Choe joined the organization as director of the Global Libraries initiative in 2004, a program that treats libraries as tools for promoting democracy, health and economic mobility around the world, particularly as a means of accessing the internet.
Four years into her tenure, however, the foundation started preparing for a period of rapid expansion. To help them navigate these waters, Choe was promoted to chief administrative officer. During her time in the position, the foundation roughly doubled its number of employees and opened new offices around the world.
"When it comes to leading people and managing difficult problems, Martha was definitely 'in the major leagues' (to use a baseball expression that I think she would appreciate being a big Mariners fan)," wrote Dick Lake, Director of Global Security for the Gates Foundation, in an email. "In addition ... she never lost sight of the fact that the purpose of our work was ultimately about making a positive difference in the lives of people. I saw that passion often whether in Seattle or out in the field. Her dedication was infectious and inspiring to those of us who had the privilege of working with her."

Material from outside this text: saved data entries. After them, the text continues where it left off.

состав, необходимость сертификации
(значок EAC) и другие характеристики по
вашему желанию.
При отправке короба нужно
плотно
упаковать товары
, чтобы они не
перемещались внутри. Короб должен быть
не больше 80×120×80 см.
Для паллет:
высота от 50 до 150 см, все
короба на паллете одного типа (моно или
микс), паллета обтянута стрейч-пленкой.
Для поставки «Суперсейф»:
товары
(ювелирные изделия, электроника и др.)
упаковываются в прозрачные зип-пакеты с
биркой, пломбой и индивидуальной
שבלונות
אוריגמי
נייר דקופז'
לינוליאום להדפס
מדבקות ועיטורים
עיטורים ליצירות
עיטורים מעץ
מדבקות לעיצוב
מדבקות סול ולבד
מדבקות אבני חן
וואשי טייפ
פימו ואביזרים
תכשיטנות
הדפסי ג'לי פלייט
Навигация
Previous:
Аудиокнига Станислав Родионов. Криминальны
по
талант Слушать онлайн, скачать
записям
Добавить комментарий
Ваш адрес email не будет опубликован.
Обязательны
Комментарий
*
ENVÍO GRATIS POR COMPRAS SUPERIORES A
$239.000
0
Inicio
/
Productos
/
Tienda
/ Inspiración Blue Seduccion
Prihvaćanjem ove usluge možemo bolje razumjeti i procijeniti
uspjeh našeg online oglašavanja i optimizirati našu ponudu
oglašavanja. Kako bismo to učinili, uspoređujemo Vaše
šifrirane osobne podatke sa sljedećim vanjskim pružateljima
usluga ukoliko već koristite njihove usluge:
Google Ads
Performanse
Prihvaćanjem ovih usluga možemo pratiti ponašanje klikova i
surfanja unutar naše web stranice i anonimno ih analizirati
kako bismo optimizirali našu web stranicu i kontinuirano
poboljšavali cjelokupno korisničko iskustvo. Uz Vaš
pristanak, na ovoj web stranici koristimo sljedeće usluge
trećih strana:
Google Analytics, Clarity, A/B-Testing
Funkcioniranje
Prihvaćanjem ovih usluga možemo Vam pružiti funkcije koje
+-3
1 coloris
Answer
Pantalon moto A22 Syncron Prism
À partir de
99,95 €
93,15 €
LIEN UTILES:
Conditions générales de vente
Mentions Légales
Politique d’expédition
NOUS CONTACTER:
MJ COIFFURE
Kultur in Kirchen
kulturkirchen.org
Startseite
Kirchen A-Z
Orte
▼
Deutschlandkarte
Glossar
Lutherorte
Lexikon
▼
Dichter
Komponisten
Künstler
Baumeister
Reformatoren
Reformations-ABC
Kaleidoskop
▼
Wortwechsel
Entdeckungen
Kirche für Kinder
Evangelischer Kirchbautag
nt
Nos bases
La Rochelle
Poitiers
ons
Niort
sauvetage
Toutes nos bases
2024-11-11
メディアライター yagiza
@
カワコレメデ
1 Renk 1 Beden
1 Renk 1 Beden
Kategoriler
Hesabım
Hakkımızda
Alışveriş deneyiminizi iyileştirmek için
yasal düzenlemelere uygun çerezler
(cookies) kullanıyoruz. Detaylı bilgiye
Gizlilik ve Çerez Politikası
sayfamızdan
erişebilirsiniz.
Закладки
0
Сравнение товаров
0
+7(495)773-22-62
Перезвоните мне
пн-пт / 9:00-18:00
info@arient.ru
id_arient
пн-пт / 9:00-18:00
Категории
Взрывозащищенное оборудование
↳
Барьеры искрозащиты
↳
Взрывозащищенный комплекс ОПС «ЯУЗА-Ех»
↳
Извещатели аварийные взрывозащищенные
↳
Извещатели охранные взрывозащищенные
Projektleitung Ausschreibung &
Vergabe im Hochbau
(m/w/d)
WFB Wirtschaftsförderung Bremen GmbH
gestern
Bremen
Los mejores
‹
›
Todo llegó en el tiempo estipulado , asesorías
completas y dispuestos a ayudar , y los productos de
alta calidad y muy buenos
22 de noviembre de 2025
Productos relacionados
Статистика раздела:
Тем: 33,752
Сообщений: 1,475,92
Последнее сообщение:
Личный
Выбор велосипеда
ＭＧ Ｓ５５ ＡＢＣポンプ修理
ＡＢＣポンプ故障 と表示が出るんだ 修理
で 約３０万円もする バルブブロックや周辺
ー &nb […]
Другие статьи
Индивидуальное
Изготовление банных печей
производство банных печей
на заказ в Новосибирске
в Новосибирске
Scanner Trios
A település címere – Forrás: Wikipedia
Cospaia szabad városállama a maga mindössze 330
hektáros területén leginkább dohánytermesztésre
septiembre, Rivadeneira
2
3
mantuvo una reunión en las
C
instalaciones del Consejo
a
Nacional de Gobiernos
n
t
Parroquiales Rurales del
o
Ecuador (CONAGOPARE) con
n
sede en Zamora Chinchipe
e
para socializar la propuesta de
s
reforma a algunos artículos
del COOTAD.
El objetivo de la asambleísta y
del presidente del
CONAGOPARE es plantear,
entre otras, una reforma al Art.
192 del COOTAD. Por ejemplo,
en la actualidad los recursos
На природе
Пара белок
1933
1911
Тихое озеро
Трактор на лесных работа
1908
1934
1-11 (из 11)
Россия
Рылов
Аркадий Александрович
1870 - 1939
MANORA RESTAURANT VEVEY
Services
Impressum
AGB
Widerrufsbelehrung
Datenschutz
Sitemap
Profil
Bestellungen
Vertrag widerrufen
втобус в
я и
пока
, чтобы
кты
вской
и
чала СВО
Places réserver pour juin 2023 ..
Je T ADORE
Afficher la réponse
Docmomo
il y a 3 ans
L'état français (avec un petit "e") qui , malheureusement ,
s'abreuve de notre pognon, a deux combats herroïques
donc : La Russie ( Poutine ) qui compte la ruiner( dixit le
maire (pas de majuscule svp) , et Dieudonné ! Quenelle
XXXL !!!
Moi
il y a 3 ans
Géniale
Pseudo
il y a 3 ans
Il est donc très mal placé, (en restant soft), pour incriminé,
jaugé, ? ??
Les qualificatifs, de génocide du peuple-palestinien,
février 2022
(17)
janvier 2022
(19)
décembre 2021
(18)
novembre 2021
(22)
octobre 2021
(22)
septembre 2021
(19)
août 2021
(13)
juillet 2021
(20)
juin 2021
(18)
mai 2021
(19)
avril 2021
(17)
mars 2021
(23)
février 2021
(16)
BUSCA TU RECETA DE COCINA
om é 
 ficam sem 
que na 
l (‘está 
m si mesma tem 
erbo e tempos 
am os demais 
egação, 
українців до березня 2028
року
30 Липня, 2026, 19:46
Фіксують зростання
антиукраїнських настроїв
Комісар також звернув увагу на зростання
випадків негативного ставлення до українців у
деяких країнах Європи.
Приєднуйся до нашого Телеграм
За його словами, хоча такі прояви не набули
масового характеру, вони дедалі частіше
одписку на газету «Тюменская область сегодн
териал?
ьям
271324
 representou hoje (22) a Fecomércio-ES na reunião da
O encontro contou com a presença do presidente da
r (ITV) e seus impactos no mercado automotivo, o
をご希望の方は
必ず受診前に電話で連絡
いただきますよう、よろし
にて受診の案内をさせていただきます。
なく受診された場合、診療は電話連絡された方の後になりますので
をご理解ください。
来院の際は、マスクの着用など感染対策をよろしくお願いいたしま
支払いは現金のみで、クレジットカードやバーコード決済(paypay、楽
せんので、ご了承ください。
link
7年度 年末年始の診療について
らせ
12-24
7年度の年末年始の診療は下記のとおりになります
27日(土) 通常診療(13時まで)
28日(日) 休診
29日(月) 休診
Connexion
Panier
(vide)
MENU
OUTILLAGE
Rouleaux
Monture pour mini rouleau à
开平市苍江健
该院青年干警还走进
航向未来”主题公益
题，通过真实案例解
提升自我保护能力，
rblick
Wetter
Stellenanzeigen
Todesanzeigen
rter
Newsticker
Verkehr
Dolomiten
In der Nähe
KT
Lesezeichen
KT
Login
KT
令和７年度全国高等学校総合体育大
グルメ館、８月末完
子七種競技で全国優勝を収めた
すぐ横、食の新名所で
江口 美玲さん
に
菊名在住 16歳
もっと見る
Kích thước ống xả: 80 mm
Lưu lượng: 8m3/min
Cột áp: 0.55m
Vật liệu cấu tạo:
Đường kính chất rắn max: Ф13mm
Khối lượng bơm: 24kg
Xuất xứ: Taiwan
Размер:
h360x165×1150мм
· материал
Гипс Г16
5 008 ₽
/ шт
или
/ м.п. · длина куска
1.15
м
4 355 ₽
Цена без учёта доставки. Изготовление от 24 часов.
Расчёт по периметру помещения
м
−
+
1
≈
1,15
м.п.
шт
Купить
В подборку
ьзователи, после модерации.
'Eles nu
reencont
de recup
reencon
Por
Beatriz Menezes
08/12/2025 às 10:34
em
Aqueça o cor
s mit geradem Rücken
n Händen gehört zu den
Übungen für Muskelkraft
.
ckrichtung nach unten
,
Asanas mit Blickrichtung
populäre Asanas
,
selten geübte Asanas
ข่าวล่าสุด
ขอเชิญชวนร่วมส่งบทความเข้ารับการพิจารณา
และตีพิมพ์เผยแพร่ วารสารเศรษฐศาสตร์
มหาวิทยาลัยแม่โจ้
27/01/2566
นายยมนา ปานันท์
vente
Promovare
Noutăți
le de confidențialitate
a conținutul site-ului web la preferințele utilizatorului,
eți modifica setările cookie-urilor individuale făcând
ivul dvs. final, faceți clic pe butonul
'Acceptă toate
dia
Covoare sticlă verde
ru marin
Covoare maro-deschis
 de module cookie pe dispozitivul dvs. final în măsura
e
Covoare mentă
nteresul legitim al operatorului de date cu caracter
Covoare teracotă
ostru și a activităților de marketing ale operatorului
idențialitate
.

Choe left the Gates Foundation two years ago, describing 10 years at the organization as a “nice round number” on which to end. She says joining the foundation didn’t seem like a good fit initially — a deviation from the rhythm she'd expected to set — but the possibilities it presented proved irresistible.
“Usually in government, you have so many excuses to hide behind,” says Choe. “You don’t have the funds. You don’t have the right people or the right leadership. The Gates Foundation was just too exciting and terrifying an opportunity to pass up. You didn’t have any place to hide from when it comes to making a maximum impact.”
Following her departure, Choe, 61, has done some traveling, and thrown herself back into service to the Puget Sound community. As the daughter of immigrants from South Korea, she’s worked to increase the influence of the region’s Asian community throughout her career, and to help address their issues. She continues to do so through such efforts as mentorship and voter registration campaigns.
“The mobilization of young people right now is so important,” she says. Choe is heartened by the activist movements demanding more rights for immigrants and minorities in the U.S., even if their actions are often rooted in anger and frustration toward stalled progress. That is far more welcome, she says, than cynicism. To believe in change is to be optimistic on some level.
“There are many stories of failure, to be sure, but there is real progress being made,” she said in a recent commencement address to the Evans School of Public Policy and Governance at the University of Washington. “Those recurrent themes of optimism (a hope that tomorrow can be better), partnerships (you can’t go it alone), and innovation (something as simple as an empty water bottle with a straw or as complex as a rotavirus vaccine) are the underpinning so much of public affairs and public policy.”
Starting with her work on WWU’s board, Choe says responsibility has been foisted upon her again and again for decades, and she feels grateful for that. But now she has time to be more reflective, and is letting her next steps reveal themselves, rather than rushing them to coalesce. She’s giving that rhythm of her life a lot of thought, she says.
“The only true reality is that change is real,” she says. The practice of Zen, she says, “allows you be comfortable with that change, but as humans I think holding on is so natural … The key is to remember there’s no separation between other people and you, and that connection between people is very deep in a profound way.”
Strengthening that connection, says Choe, is where the work with true meaning lies.